La découverte la plus importante ici est que 3DF Zephyr n'a pas échoué. Il a réussi à construire des modèles 3D de haute qualité à partir de la caméra d'action bon marché et de l'équipement professionnel coûteux. L'étude suggère que la qualité du modèle 3D final dépend beaucoup plus de la qualité des photos que vous prenez (l'appareil et l'éclairage) que du logiciel lui-même. En d'autres termes, 3DF Zephyr est un outil capable qui ne vous limite pas ; si vous lui donnez de bonnes données, il crée un excellent modèle.

Cependant, l'auteur prend soin de ne pas dire qu'il s'agit d'un « remplacement parfait » en tout point. Il note qu'il n'a pas mené une course directe et rigoureuse contre Metashape en utilisant les mêmes photos pour mesurer les infimes différences de précision géométrique. Il souligne également certains obstacles pratiques : la version gratuite de 3DF Zephyr ne peut pas importer de modèles 3D existants, et la licence complète est assez coûteuse. De plus, les fichiers de ces modèles hautement détaillés sont si volumineux qu'on ne peut pas les télécharger facilement sur les sites de partage populaires.
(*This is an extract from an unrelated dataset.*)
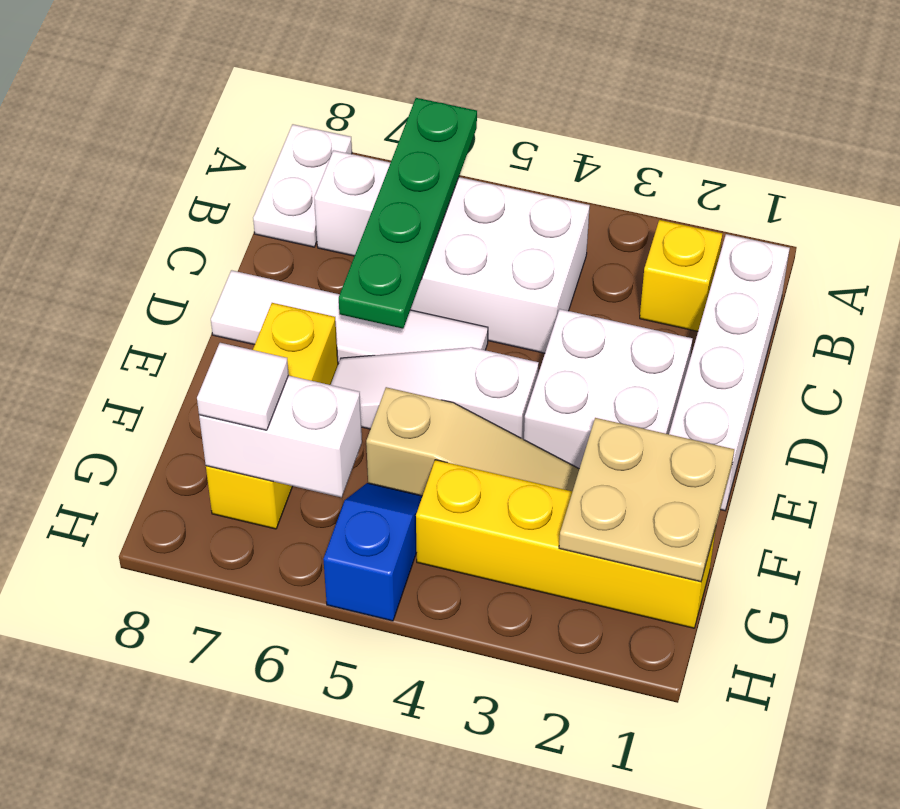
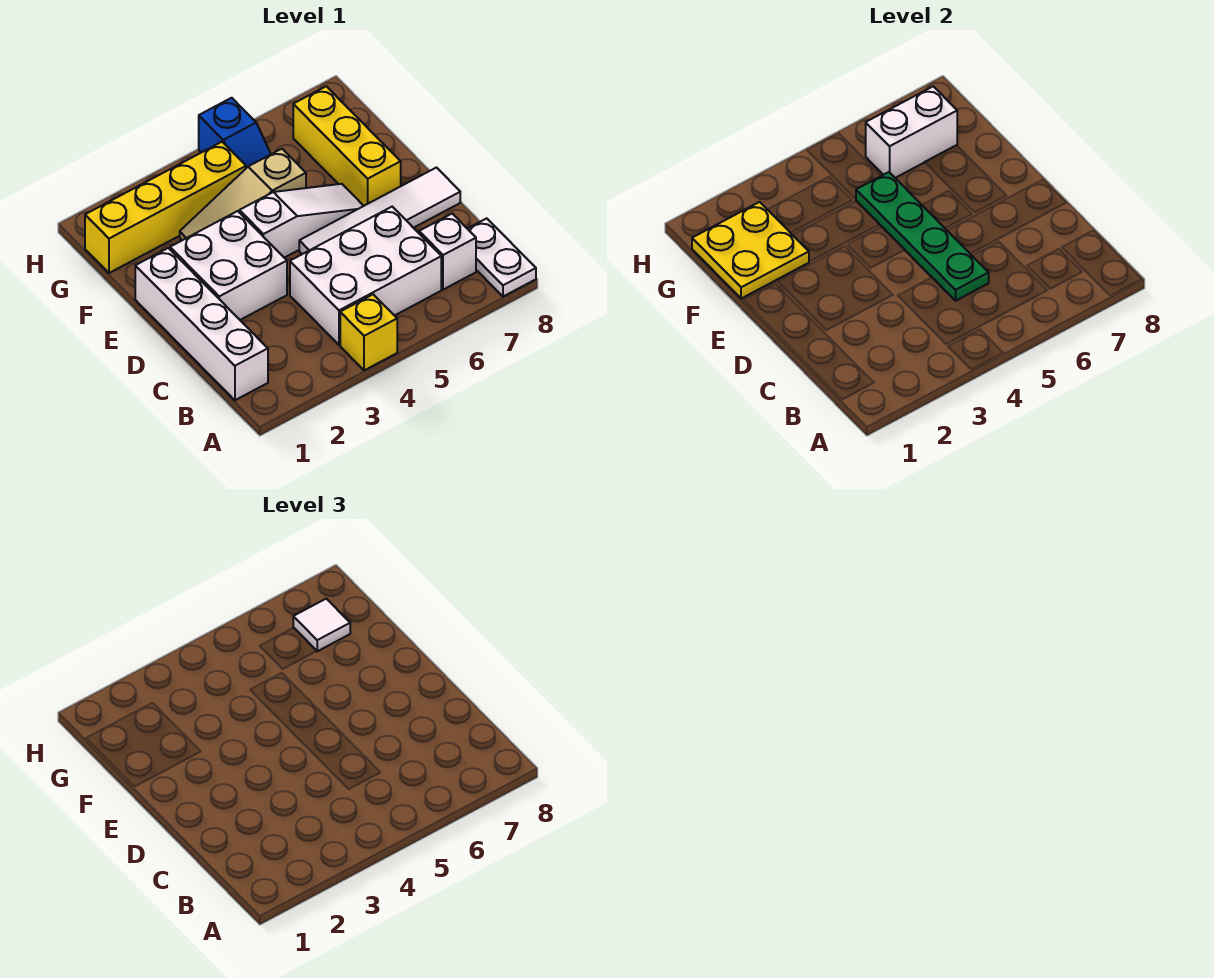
green 1x4 plate [339,98,477,329] -> green 1x4 plate moved to [856,172,989,301]
yellow 1x1 brick [640,220,722,331] -> yellow 1x1 brick moved to [340,294,397,370]
tan 2x2 plate [559,418,734,582] -> yellow 2x2 plate [692,202,809,299]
En fin de compte, cette étude confirme que 3DF Zephyr est un outil pleinement fonctionnel et fiable pour l'archéologie sous-marine. Elle prouve que les chercheurs qui n'ont pas accès à Metashape en raison des restrictions disposent d'une alternative viable capable de gérer les conditions difficiles de faible visibilité des profondeurs. Bien que des comparaisons plus directes soient nécessaires pour voir s'il égale la précision de Metashape au millimètre près, 3DF Zephyr a réussi son premier test majeur : il fonctionne, il est reproductible, et il peut transformer une plongée floue et teintée de vert en un trésor numérique limpide.